Error messages: diagnostic is preferable to prescriptive

The new LINQ features are going to create new failure modes for the compiler, so we're going to need to create some new error messages. The compiler development team got together the other day to discuss what makes an error message good or bad. I thought I'd share with you guys what we came up with. We believe that good error messages are:

  • Polite: making the user feel like an idiot is very, very bad.
  • Readable: poor grammar and tortured sentence structure is bad.
  • Accurate: error messages must accurately describe the problem.
  • Precise: "Something is wrong" is an accurate error message but not a very precise one!
  • Diagnostic but not prescriptive: describe the problem, not the solution.

The first four are obviously goodness. That last one is a little more controversial. Surely a good error message not only tells you what is wrong but helps you fix it, no?

The issue is that deducing what is wrong with bad code is hard enough. Trying to read the user's mind and figure out what they were thinking when they wrote the bad code, and then telling them how to correctly implement that thought is not something that we feel we can do with sufficiently high accuracy in most situations.

Look at it this way: suppose we pull off a miracle and manage to produce error messages which 90% of the time tell the user the correct way to fix their code so that it does what they want it to do. That means that 10% of the time we are telling people how to write a syntactically correct program that does something different than they intended! Pushing people towards writing buggy programs that still compile is very bad, and we do not want to go there.

It's instructive to look at a few places where we violated these guidelines in earlier versions of the compiler:

Static member 'Baz' cannot be marked as override, virtual or abstract

If the user wrote static virtual, then we don't know what the heck they meant to do. Assuming that they meant to say static and that the virtual is wrong is a little presumptuous. Maybe the static is the wrong part! Also, if the user said static virtual, then why is the error message mentioning override and abstract? That's accurate but not precise. A better error message in this case would be something like

Member 'Baz' cannot be both static and virtual

Here's another place where we get it wrong, but this one is more subtle:

A params parameter must be the last parameter in a formal parameter list

This is an example of an English sentence that can be interpreted different ways depending on the context. If I said "a punctuation mark must be the last symbol of a sentence" then I mean that every sentence must end in a punctuation mark, but I do not mean that punctuation marks are only legal at the end of a sentence. If I said "a period must be the last symbol of a statement" then I mean that every statement must end in a period, and furthermore that periods are forbidden anywhere else in the statement.

You and I know that what the error message is trying to say is that if there is a params then it must go at the end. But based solely on this error message, a user would be entirely logically justified in thinking that (int i) is an illegal parameter list because it doesn't end with a params parameter. Or, under another interpretation, they'd also be logically justified in concluding that (params int[] foo, params int[] bar) is legal, because it does end with a params parameter.

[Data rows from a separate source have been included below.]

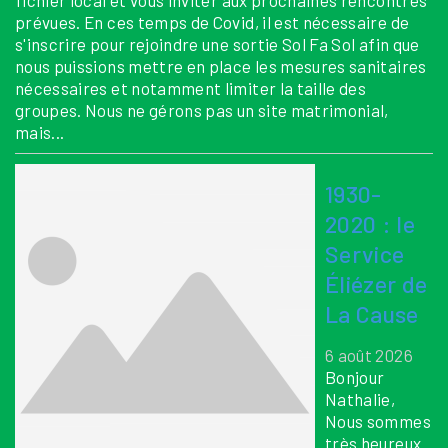
fichier local et vous inviter aux prochaines rencontres
prévues. En ces temps de Covid, il est nécessaire de
s'inscrire pour rejoindre une sortie Sol Fa Sol afin que
nous puissions mettre en place les mesures sanitaires
nécessaires et notamment limiter la taille des
groupes. Nous ne gérons pas un site matrimonial,
mais...
1930-
2020 : le
Service
Éliézer de
La Cause
6 août 2026
Bonjour
Nathalie,
Nous sommes
très heureux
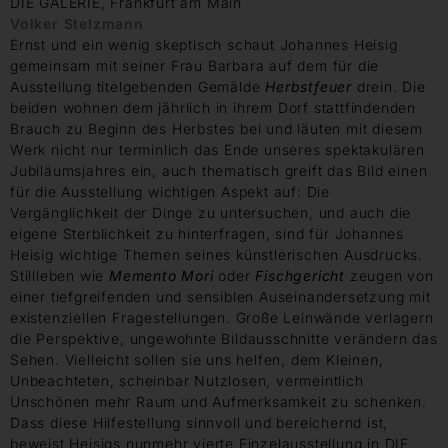
DIE GALERIE, Frankfurt am Main
Volker Stelzmann
Ernst und ein wenig skeptisch schaut Johannes Heisig
gemeinsam mit seiner Frau Barbara auf dem für die
Ausstellung titelgebenden Gemälde
Herbstfeuer
drein. Die
beiden wohnen dem jährlich in ihrem Dorf stattfindenden
Brauch zu Beginn des Herbstes bei und läuten mit diesem
Werk nicht nur terminlich das Ende unseres spektakulären
Jubiläumsjahres ein, auch thematisch greift das Bild einen
für die Ausstellung wichtigen Aspekt auf: Die
Vergänglichkeit der Dinge zu untersuchen, und auch die
eigene Sterblichkeit zu hinterfragen, sind für Johannes
Heisig wichtige Themen seines künstlerischen Ausdrucks.
Stillleben wie
Memento Mori
oder
Fischgericht
zeugen von
einer tiefgreifenden und sensiblen Auseinandersetzung mit
existenziellen Fragestellungen. Große Leinwände verlagern
die Perspektive, ungewohnte Bildausschnitte verändern das
Sehen. Vielleicht sollen sie uns helfen, dem Kleinen,
Unbeachteten, scheinbar Nutzlosen, vermeintlich
Unschönen mehr Raum und Aufmerksamkeit zu schenken.
Dass diese Hilfestellung sinnvoll und bereichernd ist,
beweist Heisigs nunmehr vierte Einzelausstellung in DIE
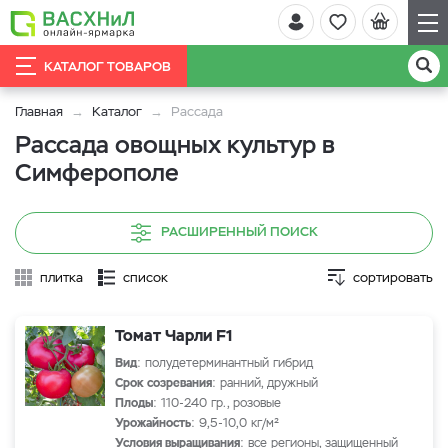
КАТАЛОГ ТОВАРОВ
Главная
Каталог
Рассада
Рассада овощных культур в
Симферополе
РАСШИРЕННЫЙ ПОИСК
плитка
список
сортировать
Томат Чарли F1
Вид
: полудетерминантный гибрид
Срок созревания
: ранний, дружный
Плоды
: 110-240 гр., розовые
Урожайность
: 9,5-10,0 кг/м²
Условия выращивания
: все регионы, защищенный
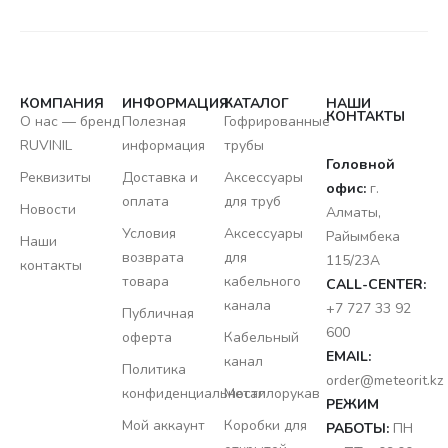
КОМПАНИЯ
ИНФОРМАЦИЯ
КАТАЛОГ
НАШИ
КОНТАКТЫ
О нас — бренд
Полезная
Гофрированные
RUVINIL
информация
трубы
Головной
Реквизиты
Доставка и
Аксессуары
офис:
г.
оплата
для труб
Новости
Алматы,
Условия
Аксессуары
Райымбека
Наши
возврата
для
115/23A
контакты
товара
кабельного
CALL-CENTER:
канала
+7 727 33 92
Публичная
600
оферта
Кабельный
EMAIL:
канал
Политика
order@meteorit.kz
конфиденциальности
Металлорукав
РЕЖИМ
Мой аккаунт
Коробки для
РАБОТЫ:
ПН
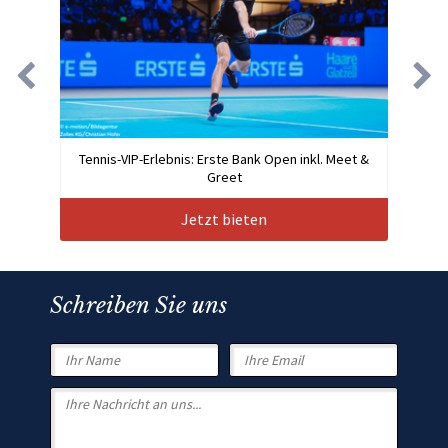
Tennis-VIP-Erlebnis: Erste Bank Open inkl. Meet &
Greet
Jetzt bieten
Schreiben Sie uns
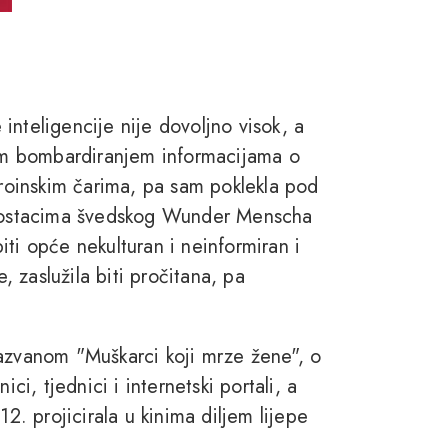
inteligencije nije dovoljno visok, a
kim bombardiranjem informacijama o
eroinskim čarima, pa sam poklekla pod
im ostacima švedskog Wunder Menscha
ti opće nekulturan i neinformiran i
e, zaslužila biti pročitana, pa
nazvanom "Muškarci koji mrze žene", o
ci, tjednici i internetski portali, a
12. projicirala u kinima diljem lijepe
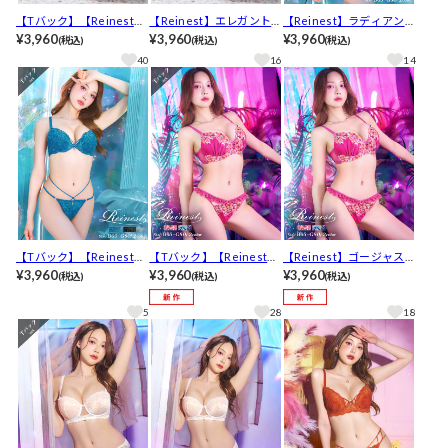
【Tバック】【Reinest】
【Reinest】エレガントリ
【Reinest】ラディアント
エレガントリリーブルー
¥3,960
リーブルームブラジャー&
¥3,960
フルールレースブラジャ
¥3,960
(税込)
(税込)
(税込)
ムブラジャー&バック透け
バック透けフルバックシ
ー&バック透けハーフバッ
40
16
14
Tバックショーツ[推し]
ョーツ[推し]
クショーツ[推し]
【Tバック】【Reinest】
【Tバック】【Reinest】
【Reinest】ゴージャスビ
ラディアントフルールレ
¥3,960
ゴージャスビビッドフラ
¥3,960
ビッドフラワーブラジャ
¥3,960
(税込)
(税込)
(税込)
ースブラジャー&バック透
ワーブラジャー&バック透
ー&バック透けフルバック
けTバックショーツ[推し]
けTバックショーツ[推し]
ショーツ[推し]
5
28
18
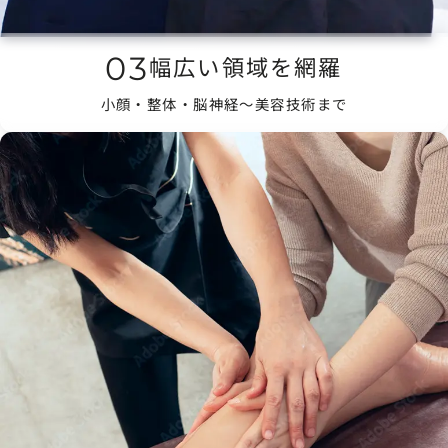
03
幅広い領域を網羅
小顔・整体・脳神経〜美容技術まで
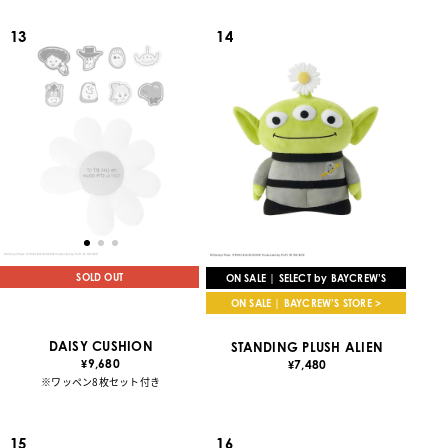
13
14
SOLD OUT
ON SALE | SELECT by BAYCREW’S
ON SALE | BAYCREW’S STORE >
DAISY CUSHION
STANDING PLUSH ALIEN
9,680
7,480
¥
¥
※ワッペン8枚セット付き
15
16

The portion of the specification which the error message is attempting to draw attention to is of course "If a formal parameter list includes a parameter array then it must be the last parameter in the list. There can only be one parameter array for a given method" which is nicely unambiguous. Why not simply use this quote from the specification for the error message? That's a reasonable idea, but it sounds a little stiff and doesn't call out where the problem is. I'd prefer:

Method 'Foo' has a parameter array parameter which is not the last parameter in the formal parameter list.

This tells you what is wrong without telling you how to fix it. Since we don't know how to fix it – whether the user should be removing the params modifier, or moving it to the end, or rewriting their method from scratch – we should just report the spec violation and let them sort it out.

There are times when we do want to tell the user what to do, but only when we are highly likely to be correct. For example:

User-defined operator 'Blah' must be declared static and public.

Here we are both diagnosing the problem and prescribing a solution. If they're trying to make a user-defined operator, this is what they absolutely must do to be successful. It is very unlikely that they wanted to make a private instance function and made a private instance operator by mistake!

This illustrates another principle of good error messages that I didn't call out before: good error messages use precise terminology from the standard rather than making up new jargon. Yes "formal parameter list" and "user-defined operator" are a little bit stiff, but they are also clearly defined in the standard.

Sometimes we get the error right but the wording could be improved:

Foo: static classes cannot be used as constraints

Why are they trying to use a static class as a constraint? Who knows? How should they fix it? Beats me! The best we can do is to tell them that it hurts when they try to do that. But the wording! Good heavens! Would you ever say "Pizza: delicious foods should be eaten while they're fresh!" ??? Clearly

Static class 'Foo' cannot be used as a constraint

is much better.

Anyone have additional suggestions for what makes a good error message? Or other examples of places where we got it wrong?